* [Text section]
A cyber security incident report is a document that captures the details of a cyber security incident, such as a data breach. A company’s IT and security teams can use the information within the report to remediate the immediate cyber threat, prevent future incidents of its kind, and, best of all, mitigate more significant cyber attacks down the line.
Let’s take a closer look at cyber security incident reporting and why it’s so important to organisations.
Why is it crucial to have a cyber security incident report?
Here are three reasons why creating a cyber security report after an incident is vital.
Helps improve risk and threat awareness
The first reason to report on cybersecurity is its role in helping a company increase its awareness of its cyber threats and the extent of its risk profile. In detailing the cause of a cyber security incident, a company becomes more aware of its IT security gaps and how to mitigate them. Additionally, the data collected by a cyber security incident report can be used by security teams to build more accurate cyber security risk models that reveal the extent of a company’s attack surface.
Mitigates major incidents
The information collected during a cyber security incident can be used to prevent more dangerous cyber threats in the future. With an increased understanding of their IT security gaps, companies can implement the necessary processes and security controls to strengthen their cyber security posture. As a result, they reduce the chances of being struck with a more serious cyber attack.
Similarly, the stark reality of a company’s vulnerabilities can cause the entire organisation to become more security-conscious and aware of how their actions can invite data breaches and other threats. More importantly, it can open key stakeholders to the realities of cyber threats, making them more receptive to their security team’s suggestions on bolstering their cyber security measures.
Builds trust with clients and investors
Having a process in place for creating cyber security incident reports shows that you’re serious about protecting your data, network, and digital assets. This helps show potential investors that you’re a viable investment or prospective clients that yours is a company that’s safe to conduct business with. Similarly, a cyber security reporting process proves to your partners and suppliers that you’re taking the appropriate steps to protect the systems and networks of theirs that you have access to.
Typical security incidents to look out for
Here are a few examples of cyber security incidents that commonly appear in cyber security reports.

* [Assigned task] According to the text on cyber security incident reports, what does having a reporting process show potential investors?

* [Records shown]

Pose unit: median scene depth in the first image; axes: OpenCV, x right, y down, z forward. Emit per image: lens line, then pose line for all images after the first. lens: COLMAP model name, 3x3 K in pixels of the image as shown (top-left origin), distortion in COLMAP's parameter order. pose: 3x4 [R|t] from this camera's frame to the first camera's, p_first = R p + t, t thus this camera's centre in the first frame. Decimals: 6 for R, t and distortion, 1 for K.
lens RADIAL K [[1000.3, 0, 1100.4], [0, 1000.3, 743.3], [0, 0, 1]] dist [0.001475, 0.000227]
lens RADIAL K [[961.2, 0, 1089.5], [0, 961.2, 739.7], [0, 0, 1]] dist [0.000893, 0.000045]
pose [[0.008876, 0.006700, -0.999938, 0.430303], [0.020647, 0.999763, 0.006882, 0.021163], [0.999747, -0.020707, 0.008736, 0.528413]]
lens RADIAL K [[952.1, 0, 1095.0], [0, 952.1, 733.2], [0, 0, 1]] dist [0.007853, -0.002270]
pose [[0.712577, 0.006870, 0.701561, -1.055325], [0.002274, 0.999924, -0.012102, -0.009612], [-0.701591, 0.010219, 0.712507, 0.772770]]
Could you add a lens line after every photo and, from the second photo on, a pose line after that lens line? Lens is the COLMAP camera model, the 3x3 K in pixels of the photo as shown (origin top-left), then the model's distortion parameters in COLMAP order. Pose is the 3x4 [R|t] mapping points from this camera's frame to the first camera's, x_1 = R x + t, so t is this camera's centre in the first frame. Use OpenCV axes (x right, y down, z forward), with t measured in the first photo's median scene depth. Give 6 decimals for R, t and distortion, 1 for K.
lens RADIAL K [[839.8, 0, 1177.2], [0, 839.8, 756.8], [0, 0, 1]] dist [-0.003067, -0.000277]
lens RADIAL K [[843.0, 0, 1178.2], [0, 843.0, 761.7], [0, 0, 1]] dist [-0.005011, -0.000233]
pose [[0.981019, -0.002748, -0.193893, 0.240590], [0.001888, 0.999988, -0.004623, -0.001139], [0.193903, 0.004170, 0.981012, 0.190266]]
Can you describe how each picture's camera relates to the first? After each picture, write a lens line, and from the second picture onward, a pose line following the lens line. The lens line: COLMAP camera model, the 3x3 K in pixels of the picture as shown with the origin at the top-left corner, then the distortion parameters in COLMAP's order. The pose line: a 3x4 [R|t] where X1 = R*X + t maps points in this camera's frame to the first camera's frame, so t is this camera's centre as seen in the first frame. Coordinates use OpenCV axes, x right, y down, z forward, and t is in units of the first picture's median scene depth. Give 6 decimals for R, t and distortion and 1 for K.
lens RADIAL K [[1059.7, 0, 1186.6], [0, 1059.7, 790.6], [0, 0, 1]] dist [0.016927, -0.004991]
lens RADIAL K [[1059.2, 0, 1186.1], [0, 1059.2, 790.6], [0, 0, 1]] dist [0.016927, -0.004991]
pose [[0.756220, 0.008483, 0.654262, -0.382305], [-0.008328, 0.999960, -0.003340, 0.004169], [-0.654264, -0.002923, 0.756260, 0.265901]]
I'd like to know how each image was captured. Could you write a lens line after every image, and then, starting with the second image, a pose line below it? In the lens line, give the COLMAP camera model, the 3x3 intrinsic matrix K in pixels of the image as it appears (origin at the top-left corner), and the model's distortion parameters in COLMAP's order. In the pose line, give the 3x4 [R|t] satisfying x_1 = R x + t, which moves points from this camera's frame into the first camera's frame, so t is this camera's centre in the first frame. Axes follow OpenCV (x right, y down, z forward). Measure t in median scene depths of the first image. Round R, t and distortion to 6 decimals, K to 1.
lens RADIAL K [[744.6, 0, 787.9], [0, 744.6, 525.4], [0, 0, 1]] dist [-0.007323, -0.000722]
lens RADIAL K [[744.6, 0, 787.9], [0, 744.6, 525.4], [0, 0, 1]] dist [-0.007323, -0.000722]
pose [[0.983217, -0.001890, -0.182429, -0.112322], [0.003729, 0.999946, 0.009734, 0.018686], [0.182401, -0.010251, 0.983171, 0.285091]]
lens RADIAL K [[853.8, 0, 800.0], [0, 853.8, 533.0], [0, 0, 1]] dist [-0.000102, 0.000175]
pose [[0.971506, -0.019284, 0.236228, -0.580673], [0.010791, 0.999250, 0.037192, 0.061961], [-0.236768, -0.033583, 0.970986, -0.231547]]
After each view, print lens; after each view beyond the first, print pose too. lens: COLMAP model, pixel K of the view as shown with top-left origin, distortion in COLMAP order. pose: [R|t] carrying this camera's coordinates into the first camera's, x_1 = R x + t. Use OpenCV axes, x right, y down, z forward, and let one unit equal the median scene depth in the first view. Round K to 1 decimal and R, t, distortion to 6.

* [Solved exercise] It shows them that the company is a viable investment.